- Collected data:

[Start of Attachment]

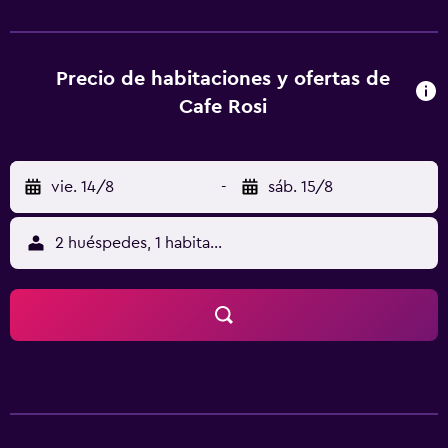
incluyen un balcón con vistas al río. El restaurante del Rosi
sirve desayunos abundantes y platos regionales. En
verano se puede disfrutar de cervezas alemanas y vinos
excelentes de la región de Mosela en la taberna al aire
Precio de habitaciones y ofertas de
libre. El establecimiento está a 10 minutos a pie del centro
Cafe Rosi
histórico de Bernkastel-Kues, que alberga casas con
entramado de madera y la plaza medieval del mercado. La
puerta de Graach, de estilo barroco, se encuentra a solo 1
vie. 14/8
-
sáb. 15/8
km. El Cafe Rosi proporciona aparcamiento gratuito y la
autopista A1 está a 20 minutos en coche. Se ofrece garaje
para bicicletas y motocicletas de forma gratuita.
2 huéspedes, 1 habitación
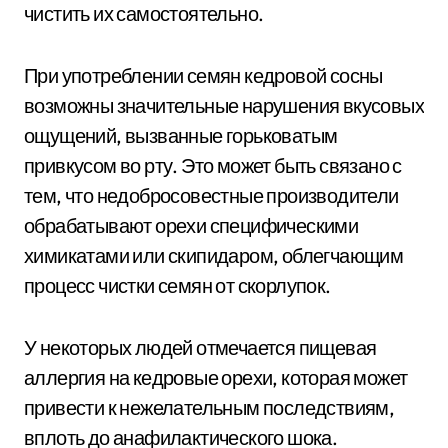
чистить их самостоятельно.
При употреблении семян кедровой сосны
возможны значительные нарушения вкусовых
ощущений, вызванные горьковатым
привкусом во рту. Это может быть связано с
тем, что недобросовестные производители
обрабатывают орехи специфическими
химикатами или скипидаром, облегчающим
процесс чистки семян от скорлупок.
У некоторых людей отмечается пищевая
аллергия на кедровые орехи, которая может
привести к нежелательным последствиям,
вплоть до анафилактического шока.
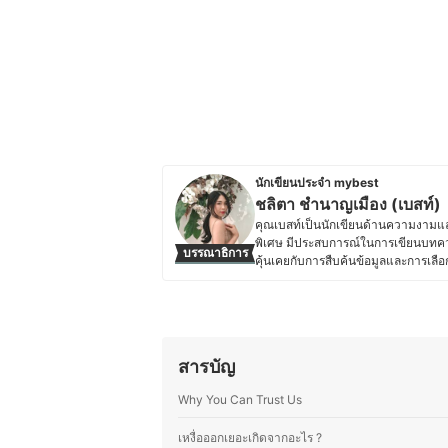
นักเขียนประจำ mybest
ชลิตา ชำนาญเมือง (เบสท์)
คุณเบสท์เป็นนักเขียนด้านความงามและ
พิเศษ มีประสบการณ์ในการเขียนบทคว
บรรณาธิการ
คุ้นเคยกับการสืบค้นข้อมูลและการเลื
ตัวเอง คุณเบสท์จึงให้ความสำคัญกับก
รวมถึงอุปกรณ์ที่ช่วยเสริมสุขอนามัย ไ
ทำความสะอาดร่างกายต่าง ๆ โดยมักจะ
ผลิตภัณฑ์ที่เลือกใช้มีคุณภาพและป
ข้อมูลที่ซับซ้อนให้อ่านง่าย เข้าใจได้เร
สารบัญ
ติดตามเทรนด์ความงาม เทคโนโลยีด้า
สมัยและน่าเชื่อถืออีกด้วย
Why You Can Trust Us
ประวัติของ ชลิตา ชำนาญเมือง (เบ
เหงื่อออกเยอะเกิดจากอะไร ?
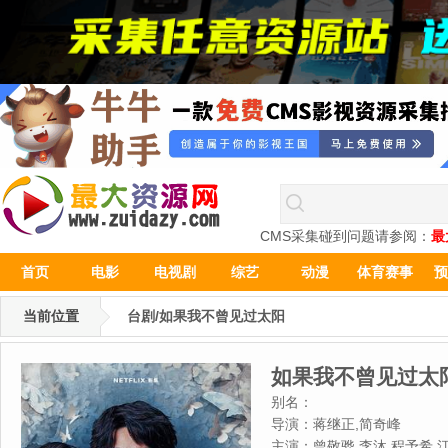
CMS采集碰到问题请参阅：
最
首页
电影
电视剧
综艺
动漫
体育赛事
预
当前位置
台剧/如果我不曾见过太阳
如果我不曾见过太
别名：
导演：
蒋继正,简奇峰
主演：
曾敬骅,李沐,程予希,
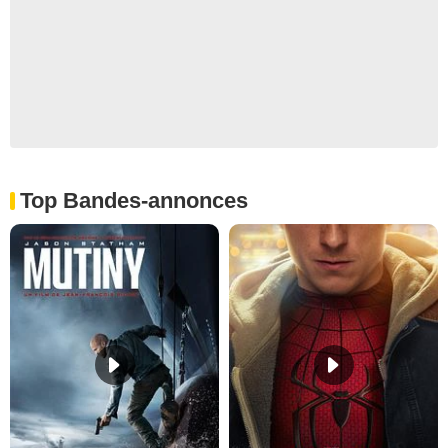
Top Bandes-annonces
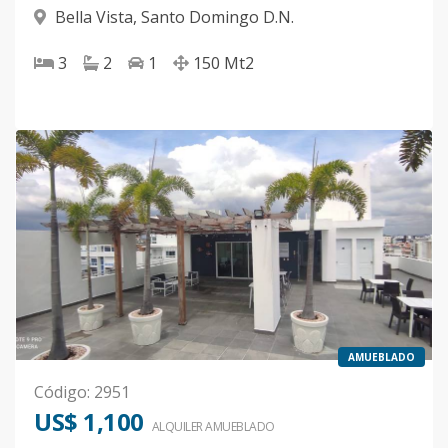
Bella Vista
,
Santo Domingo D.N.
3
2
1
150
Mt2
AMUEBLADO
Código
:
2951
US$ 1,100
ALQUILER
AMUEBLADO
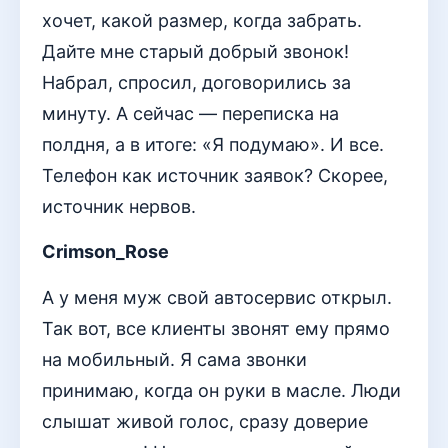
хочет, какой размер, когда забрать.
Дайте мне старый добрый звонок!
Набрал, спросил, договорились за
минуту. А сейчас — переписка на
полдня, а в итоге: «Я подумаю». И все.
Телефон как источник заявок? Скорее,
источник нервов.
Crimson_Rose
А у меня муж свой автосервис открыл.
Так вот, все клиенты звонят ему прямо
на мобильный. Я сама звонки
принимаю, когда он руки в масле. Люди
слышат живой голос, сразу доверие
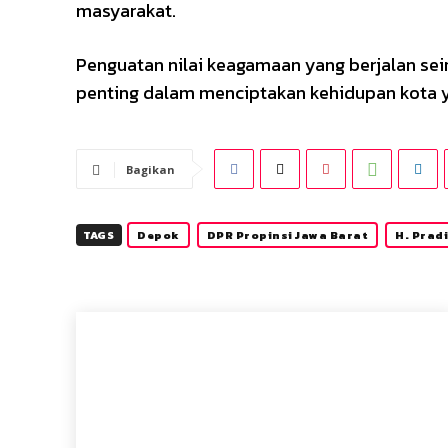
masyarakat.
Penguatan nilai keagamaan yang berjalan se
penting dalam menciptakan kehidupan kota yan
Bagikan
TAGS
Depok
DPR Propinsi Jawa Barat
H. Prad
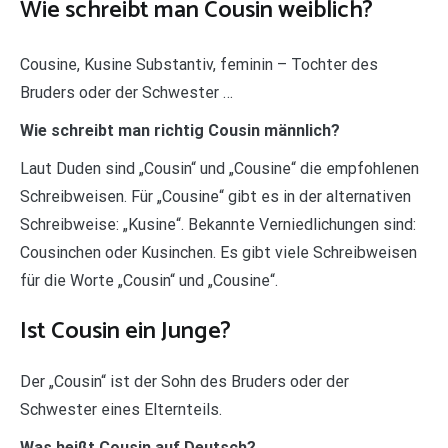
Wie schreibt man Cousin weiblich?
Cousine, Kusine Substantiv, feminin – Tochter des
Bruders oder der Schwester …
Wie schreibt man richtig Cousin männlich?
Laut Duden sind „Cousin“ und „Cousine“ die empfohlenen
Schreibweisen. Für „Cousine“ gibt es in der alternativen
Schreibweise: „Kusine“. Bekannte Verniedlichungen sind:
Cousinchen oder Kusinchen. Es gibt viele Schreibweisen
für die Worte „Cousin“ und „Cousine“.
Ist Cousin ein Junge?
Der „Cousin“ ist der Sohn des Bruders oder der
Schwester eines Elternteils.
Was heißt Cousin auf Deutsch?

[End of Attachment]

- ACTIVITY: Copy out the text of every row above word for word, leaving out the pictures.

- EXERCISE ANSWER:
incluyen un balcón con vistas al río. El restaurante del Rosi
sirve desayunos abundantes y platos regionales. En
verano se puede disfrutar de cervezas alemanas y vinos
excelentes de la región de Mosela en la taberna al aire
Precio de habitaciones y ofertas de
libre. El establecimiento está a 10 minutos a pie del centro
Cafe Rosi
histórico de Bernkastel-Kues, que alberga casas con
entramado de madera y la plaza medieval del mercado. La
puerta de Graach, de estilo barroco, se encuentra a solo 1
vie. 14/8
-
sáb. 15/8
km. El Cafe Rosi proporciona aparcamiento gratuito y la
autopista A1 está a 20 minutos en coche. Se ofrece garaje
para bicicletas y motocicletas de forma gratuita.
2 huéspedes, 1 habitación
чистить их самостоятельно.
При употреблении семян кедровой сосны
возможны значительные нарушения вкусовых
ощущений, вызванные горьковатым
привкусом во рту. Это может быть связано с
тем, что недобросовестные производители
обрабатывают орехи специфическими
химикатами или скипидаром, облегчающим
процесс чистки семян от скорлупок.
У некоторых людей отмечается пищевая
аллергия на кедровые орехи, которая может
привести к нежелательным последствиям,
вплоть до анафилактического шока.
นักเขียนประจำ mybest
ชลิตา ชำนาญเมือง (เบสท์)
คุณเบสท์เป็นนักเขียนด้านความงามและ
พิเศษ มีประสบการณ์ในการเขียนบทคว
บรรณาธิการ
คุ้นเคยกับการสืบค้นข้อมูลและการเลื
ตัวเอง คุณเบสท์จึงให้ความสำคัญกับก
รวมถึงอุปกรณ์ที่ช่วยเสริมสุขอนามัย ไ
ทำความสะอาดร่างกายต่าง ๆ โดยมักจะ
ผลิตภัณฑ์ที่เลือกใช้มีคุณภาพและป
ข้อมูลที่ซับซ้อนให้อ่านง่าย เข้าใจได้เร
สารบัญ
ติดตามเทรนด์ความงาม เทคโนโลยีด้า
สมัยและน่าเชื่อถืออีกด้วย
Why You Can Trust Us
ประวัติของ ชลิตา ชำนาญเมือง (เบ
เหงื่อออกเยอะเกิดจากอะไร ?
CMS采集碰到问题请参阅：
最
首页
电影
电视剧
综艺
动漫
体育赛事
预
当前位置
台剧/如果我不曾见过太阳
如果我不曾见过太
别名：
导演：
蒋继正,简奇峰
主演：
曾敬骅,李沐,程予希,
Top Bandes-annonces
Bella Vista
,
Santo Domingo D.N.
3
2
1
150
Mt2
AMUEBLADO
Código
:
2951
US$ 1,100
ALQUILER
AMUEBLADO
хочет, какой размер, когда забрать.
Дайте мне старый добрый звонок!
Набрал, спросил, договорились за
минуту. А сейчас — переписка на
полдня, а в итоге: «Я подумаю». И все.
Телефон как источник заявок? Скорее,
источник нервов.
Crimson_Rose
А у меня муж свой автосервис открыл.
Так вот, все клиенты звонят ему прямо
на мобильный. Я сама звонки
принимаю, когда он руки в масле. Люди
слышат живой голос, сразу доверие
masyarakat.
Penguatan nilai keagamaan yang berjalan se
penting dalam menciptakan kehidupan kota yan
Bagikan
TAGS
Depok
DPR Propinsi Jawa Barat
H. Prad
Wie schreibt man Cousin weiblich?
Cousine, Kusine Substantiv, feminin – Tochter des
Bruders oder der Schwester …
Wie schreibt man richtig Cousin männlich?
Laut Duden sind „Cousin“ und „Cousine“ die empfohlenen
Schreibweisen. Für „Cousine“ gibt es in der alternativen
Schreibweise: „Kusine“. Bekannte Verniedlichungen sind:
Cousinchen oder Kusinchen. Es gibt viele Schreibweisen
für die Worte „Cousin“ und „Cousine“.
Ist Cousin ein Junge?
Der „Cousin“ ist der Sohn des Bruders oder der
Schwester eines Elternteils.
Was heißt Cousin auf Deutsch?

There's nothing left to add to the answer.